Hal-hal inilah yang membuat satgas DD terus melakukan berbagai penguatan sekaligus melakukan kajian-kajian regulasi yang ada. Agar antara satu regulasi dengan yang lainnya tidak tumpang tindih. “Ini yang terus kami kaji agar sinkron satu sama lainnya. Jangan sampai celah-celah regulasi ini jadi celah bagi oknum untuk bermain-main dengan DD,” ucap Bibit Samad.
Fathurrohman menyampaikan, beberapa temuan selama melakukan pengawasan di berbagai desa di Indonesia mengenai celah rawan korupsi dalam pengelolaan DD.
Pertama, adalah lemahnya dokumentasi administrasi dalam dokumen perencanaan desa. Eksesnya adalah saat pihak tertentu atau masyarakat melakukan protes dan melakukan pelaporan. Pemdes tidak bisa menjelaskannya secara tertulis. “Dokumen desa tidak bisa menjawabnya karena memang tidak ada. Selain itu lemahnya dokumentasi juga rawan dengan adanya program titipan dari kegiatan supradesa,” ujar Fathurrohman yang menegaskan pentingnya pemdes melakukan dokumentasi administrasi, seperti dokumen berita acara musyawarah dusun, pramusdes, musdes, dan seterusnya.
Celah rawan korupsi kedua adalah proses perencanaan pembangunan terkadang tidak disesuaikan dengan kondisi di desa atau wilayah sekitar. Fathurrohman mencontohkan satuan harga material sebagai basis penyusunan rencana anggaran belanja (RAB) per kegiatan.
“Harga semen di Malang tentu berbeda dengan di Maluku atau luar pulau Jawa, misalnya. Ini yang juga bisa membuat pemdes terjebak dalam korupsi,” urainya.

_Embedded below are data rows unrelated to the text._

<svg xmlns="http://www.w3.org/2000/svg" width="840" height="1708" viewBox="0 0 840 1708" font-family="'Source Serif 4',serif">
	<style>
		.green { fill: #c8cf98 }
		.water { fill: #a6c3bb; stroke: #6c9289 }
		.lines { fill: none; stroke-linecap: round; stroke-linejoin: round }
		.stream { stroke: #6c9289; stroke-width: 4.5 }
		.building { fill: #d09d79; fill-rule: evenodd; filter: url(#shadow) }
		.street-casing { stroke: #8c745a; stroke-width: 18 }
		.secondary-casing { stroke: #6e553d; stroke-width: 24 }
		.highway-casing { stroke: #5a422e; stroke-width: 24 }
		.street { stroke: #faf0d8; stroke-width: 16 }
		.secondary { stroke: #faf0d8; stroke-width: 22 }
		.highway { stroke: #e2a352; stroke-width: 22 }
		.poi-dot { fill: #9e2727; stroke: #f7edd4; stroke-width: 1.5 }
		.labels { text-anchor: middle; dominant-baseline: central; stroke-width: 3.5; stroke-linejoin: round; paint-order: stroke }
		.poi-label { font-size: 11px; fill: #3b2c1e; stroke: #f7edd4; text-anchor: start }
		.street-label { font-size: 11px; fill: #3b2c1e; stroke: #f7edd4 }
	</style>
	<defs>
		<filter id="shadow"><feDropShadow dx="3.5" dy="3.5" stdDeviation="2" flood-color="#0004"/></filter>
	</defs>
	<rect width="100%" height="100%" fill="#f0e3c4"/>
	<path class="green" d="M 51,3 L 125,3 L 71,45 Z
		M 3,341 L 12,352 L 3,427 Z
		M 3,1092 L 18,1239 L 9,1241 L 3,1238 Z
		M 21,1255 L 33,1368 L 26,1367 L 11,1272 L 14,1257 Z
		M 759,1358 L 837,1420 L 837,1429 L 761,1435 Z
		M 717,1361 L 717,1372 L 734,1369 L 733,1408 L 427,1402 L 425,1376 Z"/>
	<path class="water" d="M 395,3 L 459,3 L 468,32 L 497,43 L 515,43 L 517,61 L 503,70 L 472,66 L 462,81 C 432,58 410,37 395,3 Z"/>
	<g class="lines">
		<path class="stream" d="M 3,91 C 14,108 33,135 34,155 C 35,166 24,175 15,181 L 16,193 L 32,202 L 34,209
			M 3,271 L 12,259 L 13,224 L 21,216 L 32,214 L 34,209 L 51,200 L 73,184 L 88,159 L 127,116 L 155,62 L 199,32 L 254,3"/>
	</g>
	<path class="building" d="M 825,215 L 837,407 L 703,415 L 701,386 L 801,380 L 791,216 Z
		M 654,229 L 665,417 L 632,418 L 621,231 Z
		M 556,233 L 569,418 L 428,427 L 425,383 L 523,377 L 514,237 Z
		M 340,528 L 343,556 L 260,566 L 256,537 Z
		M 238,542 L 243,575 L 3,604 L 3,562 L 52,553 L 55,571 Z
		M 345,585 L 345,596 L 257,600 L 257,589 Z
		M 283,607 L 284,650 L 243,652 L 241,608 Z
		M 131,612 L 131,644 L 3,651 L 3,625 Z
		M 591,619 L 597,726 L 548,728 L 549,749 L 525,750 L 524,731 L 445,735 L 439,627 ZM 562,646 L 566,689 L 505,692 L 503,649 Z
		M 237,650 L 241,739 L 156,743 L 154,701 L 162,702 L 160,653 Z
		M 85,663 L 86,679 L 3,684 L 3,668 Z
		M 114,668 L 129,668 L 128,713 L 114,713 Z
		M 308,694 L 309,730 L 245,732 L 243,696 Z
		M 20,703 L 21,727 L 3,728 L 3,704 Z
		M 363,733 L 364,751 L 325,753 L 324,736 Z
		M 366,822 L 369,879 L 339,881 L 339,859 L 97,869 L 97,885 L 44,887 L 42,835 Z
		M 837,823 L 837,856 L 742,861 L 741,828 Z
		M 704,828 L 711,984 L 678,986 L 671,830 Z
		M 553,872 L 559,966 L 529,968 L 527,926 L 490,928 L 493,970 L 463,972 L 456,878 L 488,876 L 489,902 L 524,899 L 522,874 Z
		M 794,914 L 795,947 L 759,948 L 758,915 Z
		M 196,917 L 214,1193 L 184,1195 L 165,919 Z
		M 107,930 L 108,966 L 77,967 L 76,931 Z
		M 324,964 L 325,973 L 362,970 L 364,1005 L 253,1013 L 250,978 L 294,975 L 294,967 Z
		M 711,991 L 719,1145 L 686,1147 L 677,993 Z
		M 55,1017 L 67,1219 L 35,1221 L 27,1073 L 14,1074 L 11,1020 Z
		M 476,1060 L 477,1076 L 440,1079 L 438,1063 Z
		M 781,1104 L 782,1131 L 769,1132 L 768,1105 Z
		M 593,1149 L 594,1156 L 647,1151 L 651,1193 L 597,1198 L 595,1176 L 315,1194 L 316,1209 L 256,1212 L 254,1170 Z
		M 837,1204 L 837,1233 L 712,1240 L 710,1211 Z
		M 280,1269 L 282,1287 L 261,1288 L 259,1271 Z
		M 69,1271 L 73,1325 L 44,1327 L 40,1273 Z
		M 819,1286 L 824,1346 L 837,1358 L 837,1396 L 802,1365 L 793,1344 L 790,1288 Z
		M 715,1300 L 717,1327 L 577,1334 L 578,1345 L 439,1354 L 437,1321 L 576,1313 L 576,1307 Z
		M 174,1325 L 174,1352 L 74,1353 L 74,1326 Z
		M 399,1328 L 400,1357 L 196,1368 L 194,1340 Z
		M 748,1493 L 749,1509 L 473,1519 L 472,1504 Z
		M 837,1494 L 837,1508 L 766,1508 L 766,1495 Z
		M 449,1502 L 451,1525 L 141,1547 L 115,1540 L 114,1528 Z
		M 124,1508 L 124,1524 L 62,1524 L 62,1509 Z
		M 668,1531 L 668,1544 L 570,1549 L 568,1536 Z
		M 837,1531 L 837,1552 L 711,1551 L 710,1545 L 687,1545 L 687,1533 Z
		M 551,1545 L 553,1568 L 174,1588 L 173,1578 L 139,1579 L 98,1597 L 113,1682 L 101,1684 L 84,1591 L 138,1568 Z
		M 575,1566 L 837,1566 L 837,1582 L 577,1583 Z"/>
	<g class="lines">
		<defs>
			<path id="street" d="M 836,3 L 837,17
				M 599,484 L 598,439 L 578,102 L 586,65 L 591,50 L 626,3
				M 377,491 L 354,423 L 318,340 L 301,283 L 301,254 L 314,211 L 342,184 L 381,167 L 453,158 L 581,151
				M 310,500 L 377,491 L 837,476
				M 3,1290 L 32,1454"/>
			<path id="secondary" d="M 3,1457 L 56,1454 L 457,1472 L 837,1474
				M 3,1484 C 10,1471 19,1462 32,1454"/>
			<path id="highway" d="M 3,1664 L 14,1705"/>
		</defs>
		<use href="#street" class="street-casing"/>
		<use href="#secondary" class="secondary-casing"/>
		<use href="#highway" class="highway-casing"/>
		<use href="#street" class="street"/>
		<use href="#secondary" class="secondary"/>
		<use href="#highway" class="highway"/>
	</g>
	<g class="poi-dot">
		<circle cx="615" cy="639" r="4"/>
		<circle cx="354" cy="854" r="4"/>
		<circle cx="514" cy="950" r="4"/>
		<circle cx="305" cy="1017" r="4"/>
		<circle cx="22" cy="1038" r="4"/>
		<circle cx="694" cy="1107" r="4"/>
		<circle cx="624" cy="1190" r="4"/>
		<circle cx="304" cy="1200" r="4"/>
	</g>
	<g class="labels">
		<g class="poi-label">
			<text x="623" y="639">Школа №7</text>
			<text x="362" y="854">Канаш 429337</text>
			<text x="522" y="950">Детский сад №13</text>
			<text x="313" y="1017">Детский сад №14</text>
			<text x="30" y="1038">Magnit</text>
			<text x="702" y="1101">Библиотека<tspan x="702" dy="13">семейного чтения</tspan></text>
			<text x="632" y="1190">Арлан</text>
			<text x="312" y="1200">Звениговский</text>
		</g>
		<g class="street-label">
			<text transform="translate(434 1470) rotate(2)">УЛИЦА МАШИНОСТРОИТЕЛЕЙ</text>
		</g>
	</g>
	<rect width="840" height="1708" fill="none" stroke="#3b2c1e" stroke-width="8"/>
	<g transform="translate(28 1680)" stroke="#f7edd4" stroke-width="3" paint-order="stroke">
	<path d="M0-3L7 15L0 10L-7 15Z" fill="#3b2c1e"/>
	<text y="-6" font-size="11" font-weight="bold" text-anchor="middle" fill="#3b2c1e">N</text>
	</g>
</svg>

Satgas DD yang hadir di Kabupaten Malang juga meminta kepada pemdes untuk lebih cermat dalam proses administrasi pengadaan barang dan jasa. Kecerobohan dalam pengadaan barang dan jasa akan membuat kades rawan terkena persoalan hukum. Karena itu, satgas DD meminta pemdes melakukan pengadministrasian dengan cara membuat surat perjanjian kerja sama antar tim pelaksana kegiatan (TPK) dengan penyedia barang.
“Untuk hal lain tentang nota dan kuitansi dan tandatangan para pihak. Ini harus benar-benar riil. Jangan main-main dengan nota dan tandatangan,” tegas Fathurrohman.
Selain hal tersebut, proses penyusunan laporan kegiatan pun ternyata menjadi bagian temuan dari pengawasan satgas DD. Satgas DD mengatakan, laporan kegiatan yang dijadikan satu sehingga begitu tebalnya menjadi salah satu modus untuk mengaburkan ketidakjelasan dalam laporan yang dibuat. “Jadi, ini biasakan buat laporan per kegiatan. Jangan seluruh laporan, misalnya 30 kegiatan dijadikan 1 dan akhirnya menjadi campur aduk dan kacau,” ucap Fathurrohman.
Satgas DD yang juga mengapresiasi desa di wilayah Kabupaten Malang atas praktek pengelolaan DD, tetap menegaskan agar jangan main-main dengan DD. “Ini dana masyarakat, bukan milik Kades atau perangkat desa,” pungkas Fathurrohman.